Lulls and, suddenly, huge lava geysers that can reach hundreds of meters in height: a volcanic eruption has occurred for more than 50 days near Reykjavik, offering a new spectacle, visible even from the Icelandic capital.
Although a security perimeter has been enacted to protect the curious from the huge fragments of falling hot rocks, many people walk near the volcano in the Geldingadalir valley, near Mount Fagradalsfjall, 40 km from Reykjavik.
“It’s amazing to see that,” says Henrike Wappler, a German who lives in Iceland. “I feel very small in the face of the power of the Earth, but I am not afraid.”
A roar warns that the explosion is imminent in this uninhabited area of the Reikyan Peninsula in the far southwest of Iceland.
“It looks like a plane in the sky,” said Freija, the daughter of Wappler, one of more than 2,500 people who approached the area on Saturday. “It’s not every day that you can admire a volcano from so close.
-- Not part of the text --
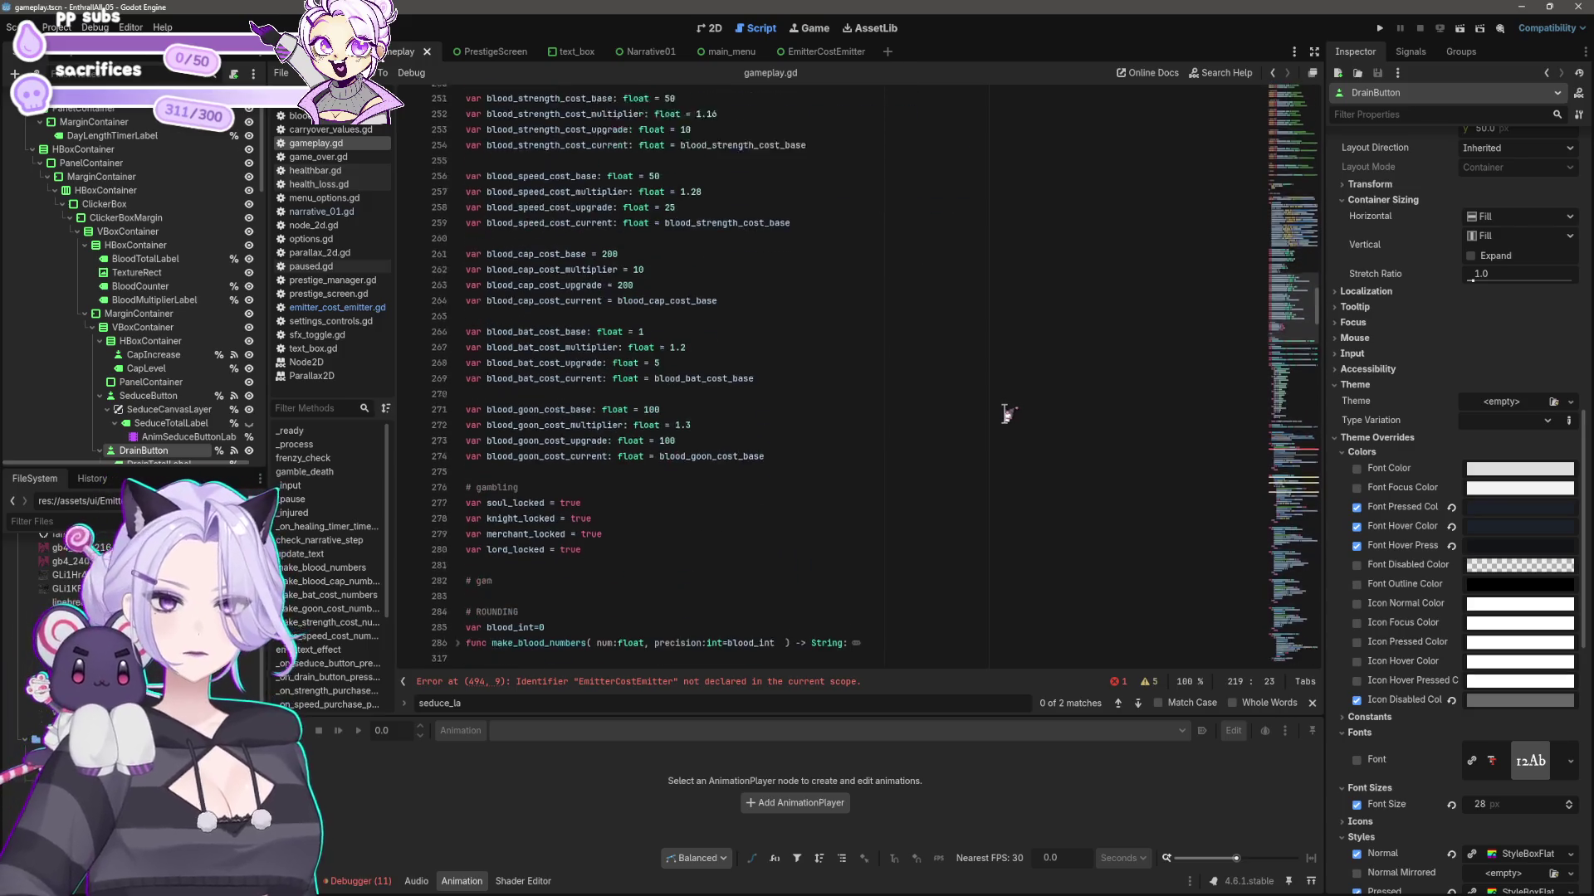
{"action": "scroll", "coordinate": [910, 410], "scroll_direction": "down", "scroll_amount": 10}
It’s something really incredible and magnificent,” she comments, sitting 500 meters from the crater.
Bright orange geysers light up the sky and can be seen tens of kilometers away, with the nights getting shorter and shorter in May.
The National Meteorological Office said one of the most intense lava jets observed exceeded 460 meters in height on Wednesday morning (5).
Biarki Brinjarsson, 25, enjoys a game of hide and seek, in which the crater is dark for several minutes with no apparent signs of activity, before the lava rises. “I’m waiting for the bomb to explode,” he said.
This cycling activity is eerily similar to that of Strokkur, Iceland’s most active water geyser, located 100 km east of Reykjavik.
In reality, “magma is flowing all the time, there is only modulation at the surface”, explains volcanologist Magnús Tumi Gudmundsson. “This is normal behavior. In fact, it is less common to have a continuous flow, without intermittence,” he adds.
The lava jets cause a shower of solid rock fragments, some still hot and potentially fatal, which fall several hundred meters from the crater.
Therefore, a permanent isolation perimeter was established with a radius of 400 meters around the active crater. It can be extended up to 650 meters depending on the wind.
This eruption, which began on the night of March 19, is exceptional in several respects: more than eight centuries have passed since the last lava flow on the Reikianes peninsula and almost 6,000 years ago the eruption.
As a result of several cracks, many small craters have formed successively in Geldingadalir, only one of which is actually active.
Vulcanologists do not exclude any hypothesis on its duration, which can be a few months or even several decades.